Aim of the exercise:
Write out the listing below line by line, substituting "division" for "phylum" wherever it occurs and leaving everything else unchanged. Omit the pictures from your answer.

Given data:
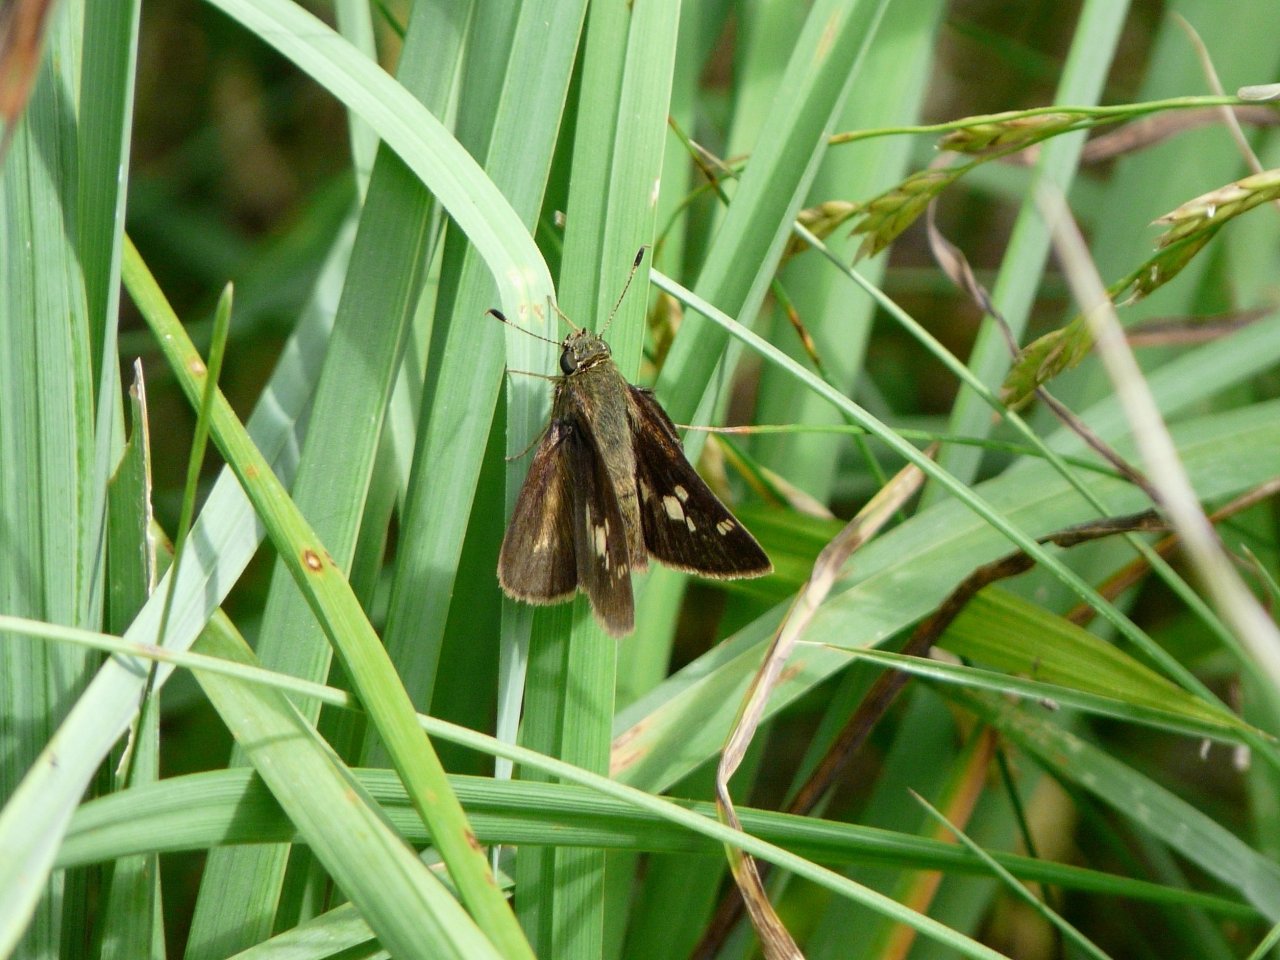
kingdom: Animalia
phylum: Arthropoda
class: Insecta
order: Lepidoptera
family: Hesperiidae
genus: Vernia
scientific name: Vernia verna
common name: Little Glassywing
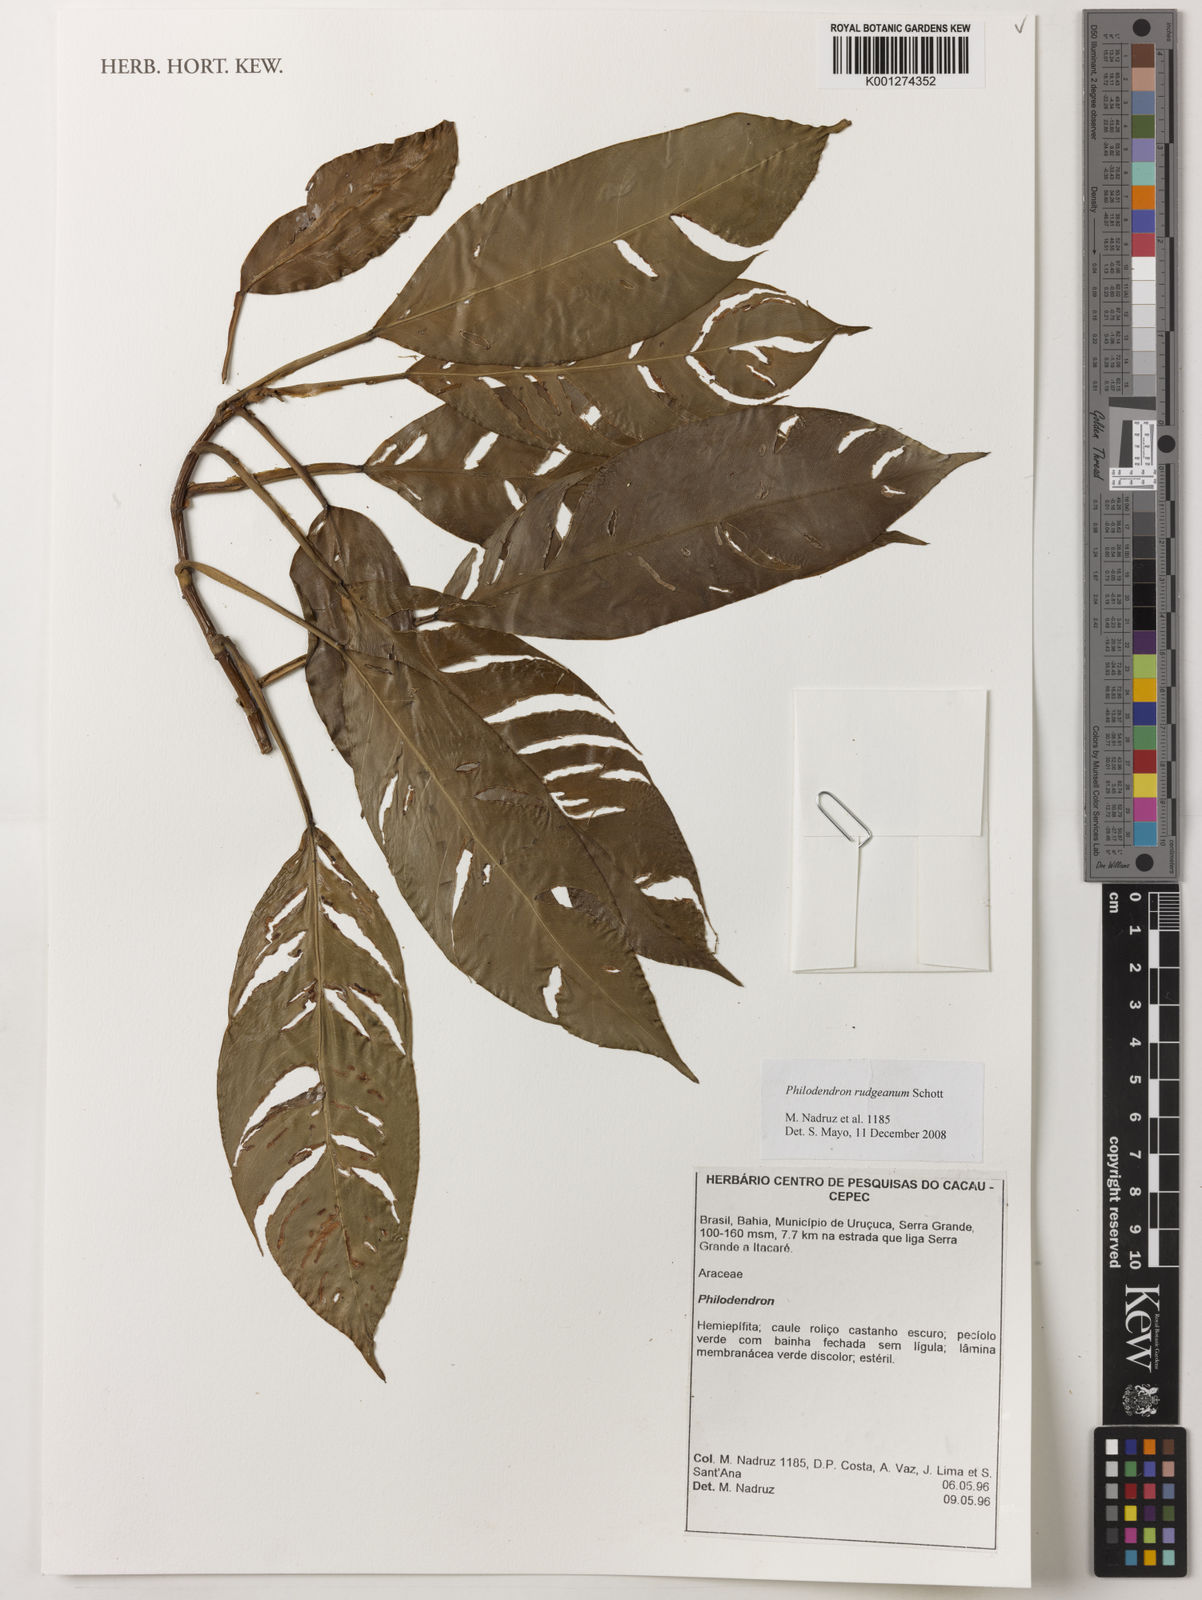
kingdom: Plantae
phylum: Tracheophyta
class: Liliopsida
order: Alismatales
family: Araceae
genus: Philodendron
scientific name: Philodendron rudgeanum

Final result:
kingdom: Animalia
division: Arthropoda
class: Insecta
order: Lepidoptera
family: Hesperiidae
genus: Vernia
scientific name: Vernia verna
common name: Little Glassywing
kingdom: Plantae
division: Tracheophyta
class: Liliopsida
order: Alismatales
family: Araceae
genus: Philodendron
scientific name: Philodendron rudgeanum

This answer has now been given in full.